Dataset items

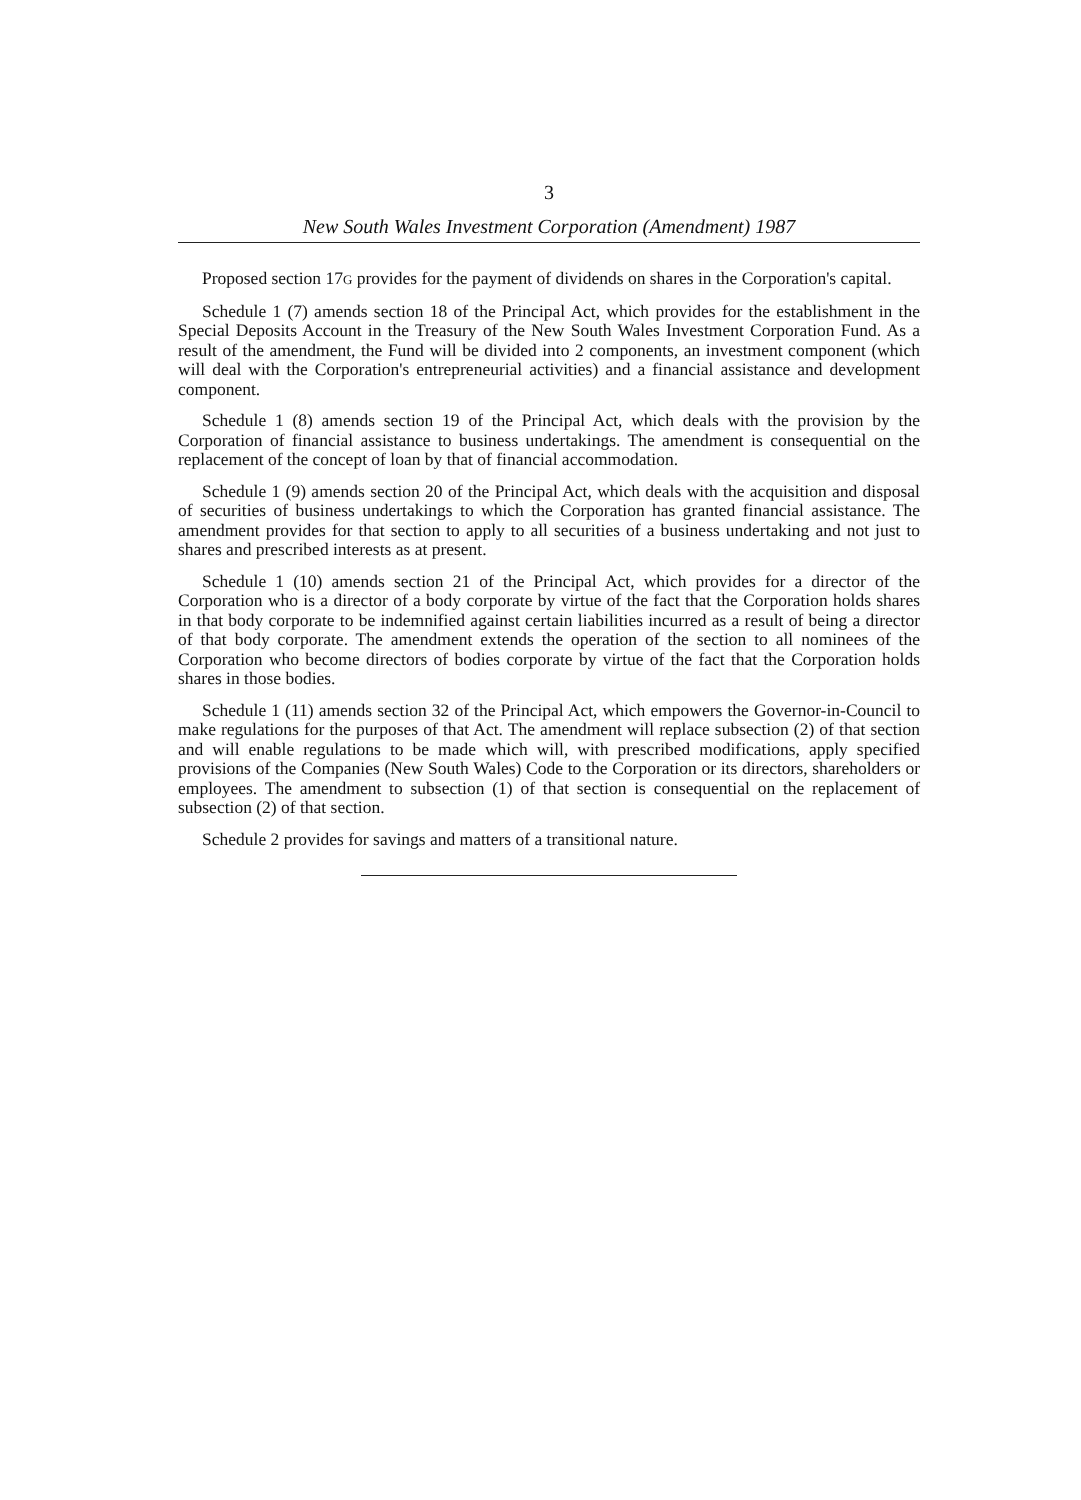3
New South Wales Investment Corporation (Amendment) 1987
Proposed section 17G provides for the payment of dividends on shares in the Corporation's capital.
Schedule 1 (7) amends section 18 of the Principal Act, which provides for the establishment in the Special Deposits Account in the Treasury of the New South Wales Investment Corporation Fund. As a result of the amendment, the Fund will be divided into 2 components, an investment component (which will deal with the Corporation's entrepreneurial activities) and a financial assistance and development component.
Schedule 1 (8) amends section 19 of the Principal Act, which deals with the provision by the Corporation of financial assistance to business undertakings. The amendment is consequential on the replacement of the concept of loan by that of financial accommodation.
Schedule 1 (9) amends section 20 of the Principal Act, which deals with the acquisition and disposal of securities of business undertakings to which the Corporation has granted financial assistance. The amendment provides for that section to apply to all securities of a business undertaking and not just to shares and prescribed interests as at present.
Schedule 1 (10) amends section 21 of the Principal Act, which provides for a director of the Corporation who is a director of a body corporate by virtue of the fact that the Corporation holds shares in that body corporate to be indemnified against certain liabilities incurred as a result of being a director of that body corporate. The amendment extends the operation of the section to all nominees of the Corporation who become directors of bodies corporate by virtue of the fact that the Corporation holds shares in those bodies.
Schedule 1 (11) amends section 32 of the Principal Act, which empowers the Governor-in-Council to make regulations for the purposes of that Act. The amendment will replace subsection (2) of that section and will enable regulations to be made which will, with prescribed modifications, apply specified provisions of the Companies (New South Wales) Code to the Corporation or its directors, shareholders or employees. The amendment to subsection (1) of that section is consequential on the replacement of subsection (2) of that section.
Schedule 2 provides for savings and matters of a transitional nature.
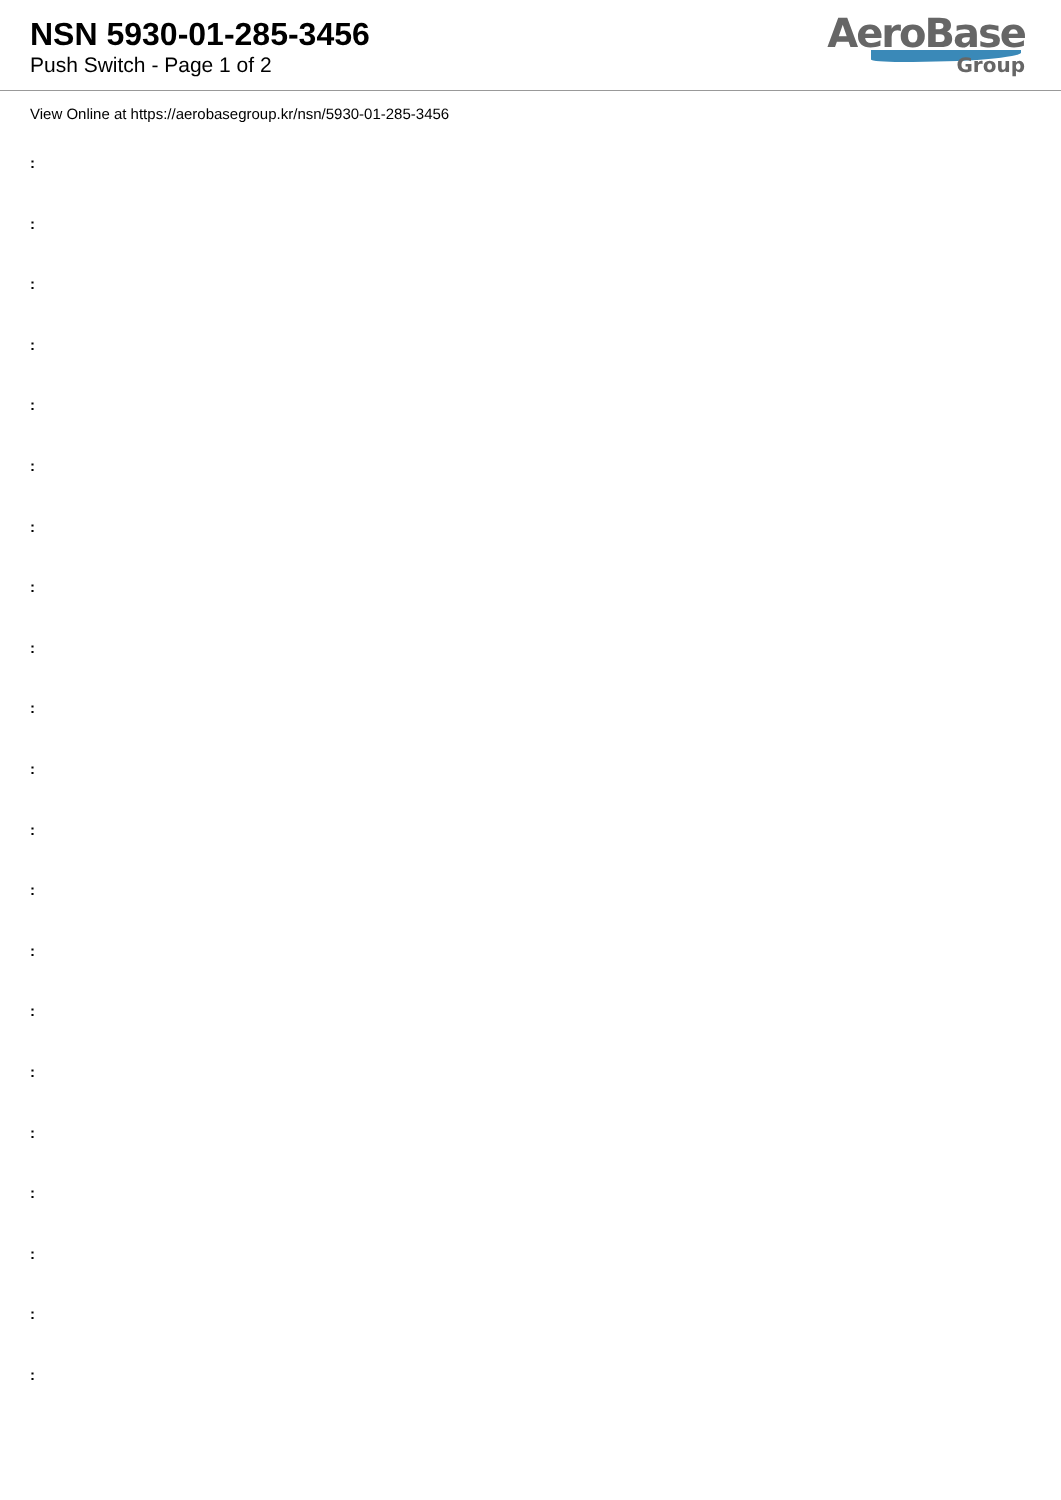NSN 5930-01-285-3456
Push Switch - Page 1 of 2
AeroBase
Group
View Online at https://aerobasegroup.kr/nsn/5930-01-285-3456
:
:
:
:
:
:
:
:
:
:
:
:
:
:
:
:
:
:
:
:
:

TASK TO CARRY OUT: From the first line to the last, copy the records above exactly and drop any pictures.

SOLUTION TO THE EXERCISE:
3
New South Wales Investment Corporation (Amendment) 1987
Proposed section 17G provides for the payment of dividends on shares in the Corporation's capital.
Schedule 1 (7) amends section 18 of the Principal Act, which provides for the establishment in the Special Deposits Account in the Treasury of the New South Wales Investment Corporation Fund. As a result of the amendment, the Fund will be divided into 2 components, an investment component (which will deal with the Corporation's entrepreneurial activities) and a financial assistance and development component.
Schedule 1 (8) amends section 19 of the Principal Act, which deals with the provision by the Corporation of financial assistance to business undertakings. The amendment is consequential on the replacement of the concept of loan by that of financial accommodation.
Schedule 1 (9) amends section 20 of the Principal Act, which deals with the acquisition and disposal of securities of business undertakings to which the Corporation has granted financial assistance. The amendment provides for that section to apply to all securities of a business undertaking and not just to shares and prescribed interests as at present.
Schedule 1 (10) amends section 21 of the Principal Act, which provides for a director of the Corporation who is a director of a body corporate by virtue of the fact that the Corporation holds shares in that body corporate to be indemnified against certain liabilities incurred as a result of being a director of that body corporate. The amendment extends the operation of the section to all nominees of the Corporation who become directors of bodies corporate by virtue of the fact that the Corporation holds shares in those bodies.
Schedule 1 (11) amends section 32 of the Principal Act, which empowers the Governor-in-Council to make regulations for the purposes of that Act. The amendment will replace subsection (2) of that section and will enable regulations to be made which will, with prescribed modifications, apply specified provisions of the Companies (New South Wales) Code to the Corporation or its directors, shareholders or employees. The amendment to subsection (1) of that section is consequential on the replacement of subsection (2) of that section.
Schedule 2 provides for savings and matters of a transitional nature.
NSN 5930-01-285-3456
Push Switch - Page 1 of 2
AeroBase
Group
View Online at https://aerobasegroup.kr/nsn/5930-01-285-3456
:
:
:
:
:
:
:
:
:
:
:
:
:
:
:
:
:
:
:
:
:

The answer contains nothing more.